§ **Entries shown**:

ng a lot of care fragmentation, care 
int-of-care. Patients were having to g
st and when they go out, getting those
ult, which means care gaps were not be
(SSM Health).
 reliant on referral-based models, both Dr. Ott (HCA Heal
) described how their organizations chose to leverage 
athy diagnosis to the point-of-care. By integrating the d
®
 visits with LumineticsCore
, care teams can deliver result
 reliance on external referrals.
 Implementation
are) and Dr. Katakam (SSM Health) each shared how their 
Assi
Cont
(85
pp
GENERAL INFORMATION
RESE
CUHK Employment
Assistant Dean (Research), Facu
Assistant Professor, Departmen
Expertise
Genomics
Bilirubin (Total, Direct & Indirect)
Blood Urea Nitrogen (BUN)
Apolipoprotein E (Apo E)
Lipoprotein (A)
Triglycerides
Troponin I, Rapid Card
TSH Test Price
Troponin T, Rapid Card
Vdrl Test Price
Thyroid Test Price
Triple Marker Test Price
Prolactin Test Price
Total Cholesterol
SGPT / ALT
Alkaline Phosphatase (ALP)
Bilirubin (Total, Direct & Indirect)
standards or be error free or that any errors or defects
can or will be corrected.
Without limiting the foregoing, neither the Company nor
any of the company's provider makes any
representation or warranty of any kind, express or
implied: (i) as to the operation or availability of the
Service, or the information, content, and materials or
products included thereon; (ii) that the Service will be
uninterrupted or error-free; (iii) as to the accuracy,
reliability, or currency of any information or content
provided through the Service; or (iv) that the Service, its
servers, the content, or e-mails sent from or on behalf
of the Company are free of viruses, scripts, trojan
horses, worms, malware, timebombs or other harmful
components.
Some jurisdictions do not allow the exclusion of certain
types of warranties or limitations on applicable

§ **Work order**:
The full data must appear again, retyped in every detail.

§ **Written response**:
ng a lot of care fragmentation, care 
int-of-care. Patients were having to g
st and when they go out, getting those
ult, which means care gaps were not be
(SSM Health).
 reliant on referral-based models, both Dr. Ott (HCA Heal
) described how their organizations chose to leverage 
athy diagnosis to the point-of-care. By integrating the d
®
 visits with LumineticsCore
, care teams can deliver result
 reliance on external referrals.
 Implementation
are) and Dr. Katakam (SSM Health) each shared how their 
Assi
Cont
(85
pp
GENERAL INFORMATION
RESE
CUHK Employment
Assistant Dean (Research), Facu
Assistant Professor, Departmen
Expertise
Genomics
Bilirubin (Total, Direct & Indirect)
Blood Urea Nitrogen (BUN)
Apolipoprotein E (Apo E)
Lipoprotein (A)
Triglycerides
Troponin I, Rapid Card
TSH Test Price
Troponin T, Rapid Card
Vdrl Test Price
Thyroid Test Price
Triple Marker Test Price
Prolactin Test Price
Total Cholesterol
SGPT / ALT
Alkaline Phosphatase (ALP)
Bilirubin (Total, Direct & Indirect)
standards or be error free or that any errors or defects
can or will be corrected.
Without limiting the foregoing, neither the Company nor
any of the company's provider makes any
representation or warranty of any kind, express or
implied: (i) as to the operation or availability of the
Service, or the information, content, and materials or
products included thereon; (ii) that the Service will be
uninterrupted or error-free; (iii) as to the accuracy,
reliability, or currency of any information or content
provided through the Service; or (iv) that the Service, its
servers, the content, or e-mails sent from or on behalf
of the Company are free of viruses, scripts, trojan
horses, worms, malware, timebombs or other harmful
components.
Some jurisdictions do not allow the exclusion of certain
types of warranties or limitations on applicable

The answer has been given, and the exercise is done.